Zürcher Kantonalbank (ZKB), which is state-owned, had picked up a Cuba portfolio after Swiss banking giants UBS and Crédit Suisse canceled their business with the island seven and five years ago, respectively.
The Obama Administration has increased the financial pressure on Cuba, partly as a side effect of a crackdown on Iran and drug-related money laue Treasndering.

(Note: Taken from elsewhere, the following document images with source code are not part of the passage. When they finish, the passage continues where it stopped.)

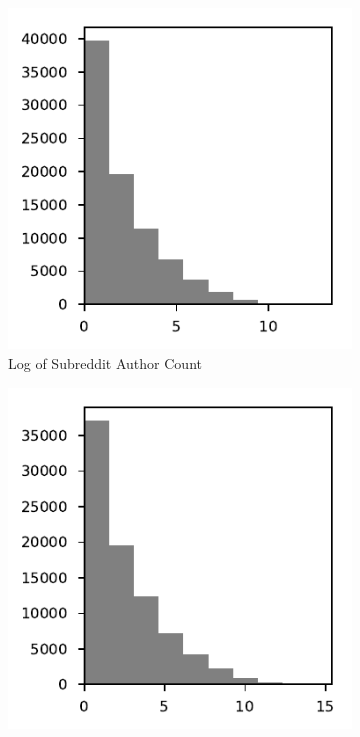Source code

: \documentclass{article}
\begin{document}

\begin{figure}
     \centering
     \begin{subfigure}[b]{0.49\textwidth}
         \centering
         \includegraphics[width=\textwidth]{hist-author_count-log.pdf}
         \caption{Log of Subreddit Author Count}
         \label{hist:author}
     \end{subfigure}
     \hfill
     \begin{subfigure}[b]{0.49\textwidth}
         \centering
         \includegraphics[width=\textwidth]{hist-comment_count-log.pdf}

\end{subfigure}
\end{figure}
\end{document}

Thury Department’s Office of Foreign Assets Control (OFAC) recently issued a record fine of $1.9 billion to Britain’s HSBC over alleged money laundering in Mexico and violations of the U.S. embargo.
ZKB “cannot avoid paying attention to embargoes and blacklists,” a bank spokesman told finance newsletter Inside Paradeplatz. “After prominent competitors bid farewell to the Cuba business long ago, due to the U.S. embargo, Zürcher Kantonalbank is now pulling out of Cuba for the same reason.”
The Kantonalbank move happened just as the U.S. government is investigating the role of Switzerland’s largest banks in tax evasion by U.S. citizens.
UBS in 2004 paid the United States a fine of $140 million, after the bank had swapped old dollar bills for new ones for Cuba-related customers.

Biggest fines of the banking world since 2009

1. $1.9 billion, HSBC, December 2012. Charge: Accused of money laundering activities tied to drug cartels in Mexico, terror-linked groups in Saudi Arabia.
2. $667 million, Standard Chartered, August and December 2012. Charge: Violating U.S. sanctions on transactions with Iran, Burma, Libya and Sudan.
3. $619 million, ING Bank NV, June 2012. Charge: Covering up fund transfers in violation of U.S. sanctions against Cuba, Iran.
4. $536 million, Credit Suisse, December 2009. Charge: Allowing clients in Iran, Libya, Sudan, Myanmar and Cuba to conduct financial transactions.
5. $470 million, Barclays, November 2012. Charge: Rigging electricity market.
6. $450 million, Barclays, June 2012. Charge: Manipulating bank Libor rates.
7. $350 million, Lloyds TSB Group. Charge: Allowing Iranian and Sudanese clients access to the U.S. banking system.
8. $335 million, Bank of America, December 2011. Charge: Racial discrimination in lending rates.
9. $298 million, Barclays, August 2010. Charge: Allowing client payments from Cuba, Sudan.
10. $275 million, JPMorgan Chase, February 2012. Charge: Problems in mortgage servicing business.
11. $233 million, Royal Bank of Scotland, June 2012. Charge: Manipulating bank Libor rates.
12. $207 million, Ally Financial, February 2012. Charge: Problems in mortgage servicing business.